The magic of a satisfied cinema audience

My glass-half-full moment this week came when I went to see The King's Speech, for which the understated Colin Firth won his well-deserved Golden Globe award. Several things gladdened the heart, not least a witty screenplay and nuanced and compassionate performances.

But the unexpected pleasure came from seeing it in a packed cinema. My local one was sold out for every showing, so there was a buzz of anticipation before we even took our seats. And it's a rare delight to miss lines of dialogue, not because somebody is rustling sweet wrappers and talking, but because of loud, communal laughter.

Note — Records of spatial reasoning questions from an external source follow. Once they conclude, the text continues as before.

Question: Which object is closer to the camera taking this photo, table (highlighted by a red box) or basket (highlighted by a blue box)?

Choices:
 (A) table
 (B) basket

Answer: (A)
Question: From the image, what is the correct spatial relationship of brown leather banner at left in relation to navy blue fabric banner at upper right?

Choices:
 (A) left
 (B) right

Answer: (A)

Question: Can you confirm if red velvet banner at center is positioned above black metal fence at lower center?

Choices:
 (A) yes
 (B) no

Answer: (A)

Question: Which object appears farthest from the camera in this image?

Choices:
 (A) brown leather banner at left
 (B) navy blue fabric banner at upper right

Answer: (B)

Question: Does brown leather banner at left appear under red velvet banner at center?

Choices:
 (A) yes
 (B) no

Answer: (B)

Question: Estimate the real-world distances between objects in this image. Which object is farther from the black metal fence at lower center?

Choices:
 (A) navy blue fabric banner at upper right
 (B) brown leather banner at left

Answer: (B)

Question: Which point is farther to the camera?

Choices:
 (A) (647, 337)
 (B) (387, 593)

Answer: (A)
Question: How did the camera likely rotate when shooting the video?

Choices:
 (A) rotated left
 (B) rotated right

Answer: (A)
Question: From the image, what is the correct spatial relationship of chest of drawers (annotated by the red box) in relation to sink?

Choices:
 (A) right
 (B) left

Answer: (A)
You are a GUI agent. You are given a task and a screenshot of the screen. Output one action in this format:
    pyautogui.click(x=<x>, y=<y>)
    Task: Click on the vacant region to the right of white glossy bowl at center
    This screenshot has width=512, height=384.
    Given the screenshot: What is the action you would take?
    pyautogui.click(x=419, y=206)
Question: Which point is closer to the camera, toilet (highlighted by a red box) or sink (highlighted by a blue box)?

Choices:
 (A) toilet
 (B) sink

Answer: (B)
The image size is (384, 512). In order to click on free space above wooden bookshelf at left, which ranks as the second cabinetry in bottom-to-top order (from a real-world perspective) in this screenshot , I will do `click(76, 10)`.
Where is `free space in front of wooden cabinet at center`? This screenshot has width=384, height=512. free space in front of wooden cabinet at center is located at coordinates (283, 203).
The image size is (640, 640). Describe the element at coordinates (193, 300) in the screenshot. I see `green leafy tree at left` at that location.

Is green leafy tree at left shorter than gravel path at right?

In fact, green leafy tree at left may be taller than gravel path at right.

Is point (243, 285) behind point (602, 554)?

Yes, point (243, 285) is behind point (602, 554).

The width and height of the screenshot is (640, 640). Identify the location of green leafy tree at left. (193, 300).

As the film ended, I witnessed something I thought was long gone from the cinematic experience: a round of applause. It came, spontaneous and universal, from a group of people eager to show how hugely they'd enjoyed the film, irrespective of the fact that nobody involved in the making of it was present. There we were, in a nonsensical but heartfelt display of gratitude, clapping a blank screen. The magic of cinema hasn't disappeared. But sometimes it gets lost inside a supersized box of popcorn.

Alarm bells ringing in the retail sector

My glass-half-empty moment was at a shopping centre at noon on Saturday. Admittedly that would depress any sane person, not least one in the grip of January blues. But after my relief at finding a parking space and not having to queue anywhere, I quickly realised this did not feel right. In a country as reliant on the retail sector as ours, such a marked lack of consumer confidence is very worrying. I can't help thinking that the Coalition would do well to forget about Alarm Clock Britain and focus instead on Shopping Britain, before it's too late.